Vlora perked up. “That’s far better than I expected.”

“It’s only Riflejack numbers,” Olem responded sourly.

“Oh.” Vlora fought the sinking feeling in the pit of her stomach. That meant that only a few hundred of her soldiers had escaped the battle unharmed. Recovery would be weeks at best, and they’d lose a number of the wounded to disease, infection, or blood loss. “The garrison?”

“The garrison,” Olem said slowly, “was hit hard. They’ve got fewer wounded than us, but about eight thousand dead. They’re not used to this kind of fighting.”

“Nobody is used to this kind of fighting,” Vlora responded, shaking her head. “I’ve never seen anything like it – soldiers that just would not break, no matter how many dead we piled in front of them. I saw Ka-poel a couple of hours ago. She told me that it was definitely blood magic, spread out across half a dozen bone-eyes. The ship Vallencian plowed into must have contained one of the more powerful practitioners, and his death shattered their concentration.”

“At least that’s a mystery solved.”

“I’m not sure I like knowing,” Vlora said. “All my training – pit, all Adran strategy – is based off breaking a less-well-trained enemy. If the enemy will not break, then how do we win?”

“We won yesterday.”

“Barely.”

“Can Ka-poel replicate the Dynize sorcery?”

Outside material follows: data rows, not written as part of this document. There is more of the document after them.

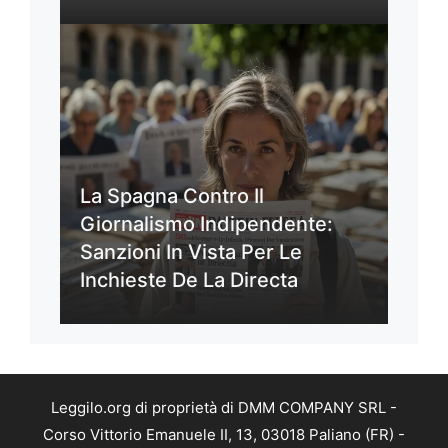
La Spagna Contro Il
Giornalismo Indipendente:
Sanzioni In Vista Per Le
Inchieste De La Directa
Leggilo.org di proprietà di DMM COMPANY SRL -
Corso Vittorio Emanuele II, 13, 03018 Paliano (FR) -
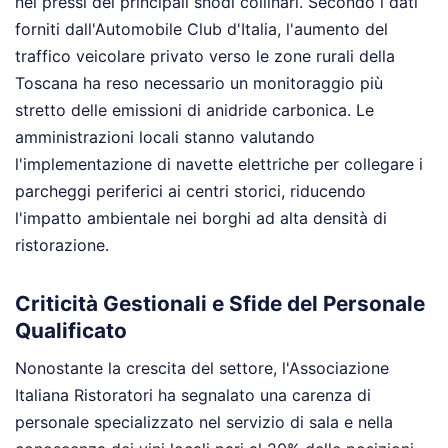
nei pressi dei principali snodi collinari. Secondo i dati
forniti dall'Automobile Club d'Italia, l'aumento del
traffico veicolare privato verso le zone rurali della
Toscana ha reso necessario un monitoraggio più
stretto delle emissioni di anidride carbonica. Le
amministrazioni locali stanno valutando
l'implementazione di navette elettriche per collegare i
parcheggi periferici ai centri storici, riducendo
l'impatto ambientale nei borghi ad alta densità di
ristorazione.
Criticità Gestionali e Sfide del Personale
Qualificato
Nonostante la crescita del settore, l'Associazione
Italiana Ristoratori ha segnalato una carenza di
personale specializzato nel servizio di sala e nella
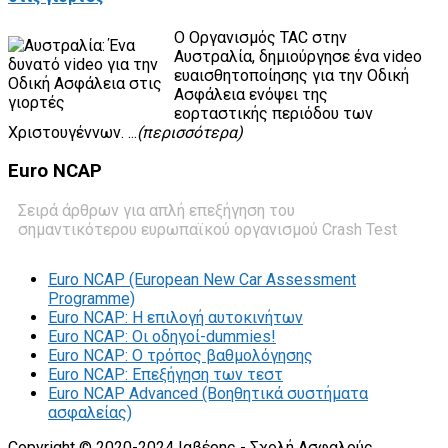
O Οργανισμός TAC στην
Αυστραλία, δημιούργησε ένα video
ευαισθητοποίησης για την Οδική
Ασφάλεια ενόψει της
εορταστικής περιόδου των
Χριστουγέννων. ...
(περισσότερα)
Euro
NCAP
Σειρά άρθρων για απλή επεξήγηση του
σημαντικότερου ευρωπαϊκού οργανισμού Crash Test
Euro NCAP (European New Car Assessment
Programme)
Euro NCAP: Η επιλογή αυτοκινήτων
Euro NCAP: Οι οδηγοί-dummies!
Euro NCAP: O τρόπος βαθμολόγησης
Euro NCAP: Επεξήγηση των τεστ
Euro NCAP Advanced (Βοηθητικά συστήματα
ασφαλείας)
Copyright © 2020-2024 Ιαβέρης - Σχολή Ασφαλούς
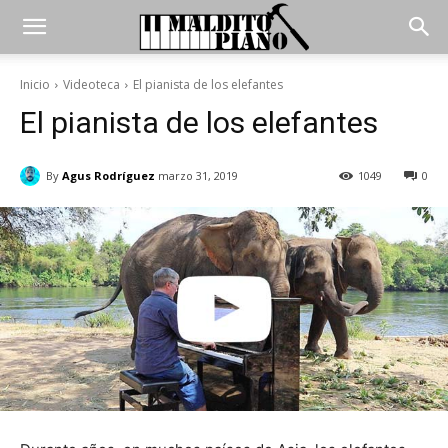
Inicio
Videoteca
El pianista de los elefantes
El pianista de los elefantes
By
Agus Rodríguez
marzo 31, 2019
1049
0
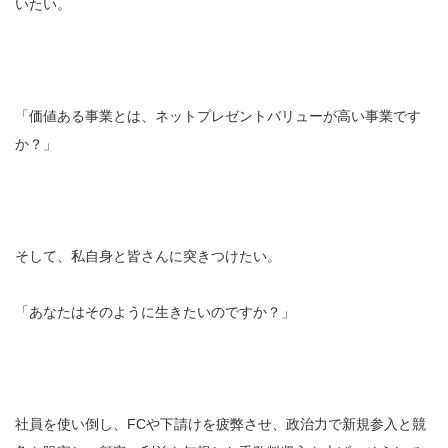
いたい。
「価値ある事業とは、ネットプレゼントバリューが高い事業です
か？」
そして、私自身と皆さんに突きつけたい。
「あなたはそのように生きたいのですか？」
社員を使い倒し、FCや下請けを疲弊させ、政治力で新規参入と競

“She’s powerful enough, that’s for sure. But she’s not formally trained. Everything she can do is self-taught, and she says providing a backbone to ten thousand men is a challenge she’s never even considered before. All her attention right now is focused on the godstone.”

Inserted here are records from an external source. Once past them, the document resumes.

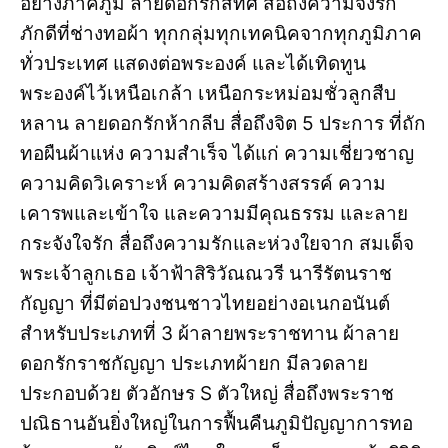
อย่างภาคภูมิ ลายดอกรักสี่ทิศ สื่อถึงความจงรัก
ภักดีที่ช่างทอผ้า ทุกกลุ่มทุกเทคนิคจากทุกภูมิภาค
ทั่วประเทศ แสดงต่อพระองค์ และได้เทิดทูน
พระองค์ไว้เหนือเกล้า เหนือกระหม่อมชั่วลูกสืบ
หลาน ลายดอกรักห้ากลีบ สื่อถึงจิต 5 ประการ ที่ถัก
ทอผืนผ้าแห่ง ความสำเร็จ ได้แก่ ความเชี่ยวชาญ
ความคิดวิเคราะห์ ความคิดสร้างสรรค์ ความ
เคารพและเข้าใจ และความมีคุณธรรม และลาย
กระจังใจรัก สื่อถึงความรักและห่วงใยจาก สมเด็จ
พระเจ้าลูกเธอ เจ้าฟ้าสิริวัณณวรี นารีรัตนราช
กัญญา ที่มีต่อปวงชนชาวไทยอย่างอเนกอนันต์
สำหรับประเภทที่ 3 ผ้าลายพระราชทาน ผ้าลาย
ดอกรักราชกัญญา ประเภทผ้ายก มีลวดลาย
ประกอบด้วย ตัวอักษร S ตัวใหญ่ สื่อถึงพระราช
ปณิธานอันยิ่งใหญ่ในการฟื้นคืนภูมิปัญญาการทอ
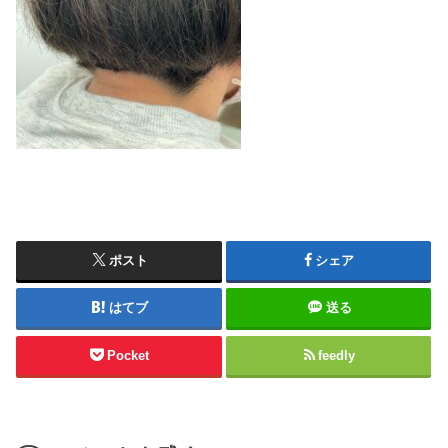
ポスト
シェア
はてブ
送る
Pocket
feedly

“And?” Olem asked, ashing his cigarette and lowering himself with a groan to the sand beside Vlora.

“And what?” Vlora said with a frustrated shrug. “None of us are Privileged. The two remaining Privileged that the Blackhats left behind don’t want to go near the thing. We don’t know exactly what it is or how it works. I don’t even want to think about it.” She put her head in her hands and rubbed her eyes. “Speaking of the Blackhats…”

“We don’t know where they are,” Olem answered. “I sent out riders. Best guess is Lindet retreated to a safe distance and, once she finds out we’ve won, she’ll return to the city.”

“And bring thousands of angry, armed men with her.” Vlora gritted her teeth, wondering if she was strong enough for a power struggle so soon after the end of this battle. “I’ll kill her before I let her take control of the godstone.”

“Does she know that?”

“I told her as much when I threatened to arrest her.”

“So much for the element of surprise.” Olem flicked a cigarette butt toward the water. “I saw them carrying Vallencian toward the fort. They said he’s still alive.”

“For now,” Vlora responded.

“I’m going to go check on him. Come find me when you decide to stop watching them collect the bodies.”

Vlora helped Olem to his feet, then watched him head back toward Fort Nied, before attempting to collect herself emotionally. Seven hundred men dead. Too many names to memorize, but she’d read through the lists before they were laid to rest. She wondered if they had died hating her for putting them in front of the Dynize.

“They knew the risks. They signed up for the coin,” she told herself. “You didn’t bring a bunch of greenhorns out into the wild. You brought the best damned riflemen in the world, and it’s the only reason most of us are still alive today.”

Somewhere down the beach, members of the garrison had started a driftwood bonfire. Fire for the Dynize dead. Earth for the Riflejacks and garrison. The price of victory.

The price of saving a city of a million people.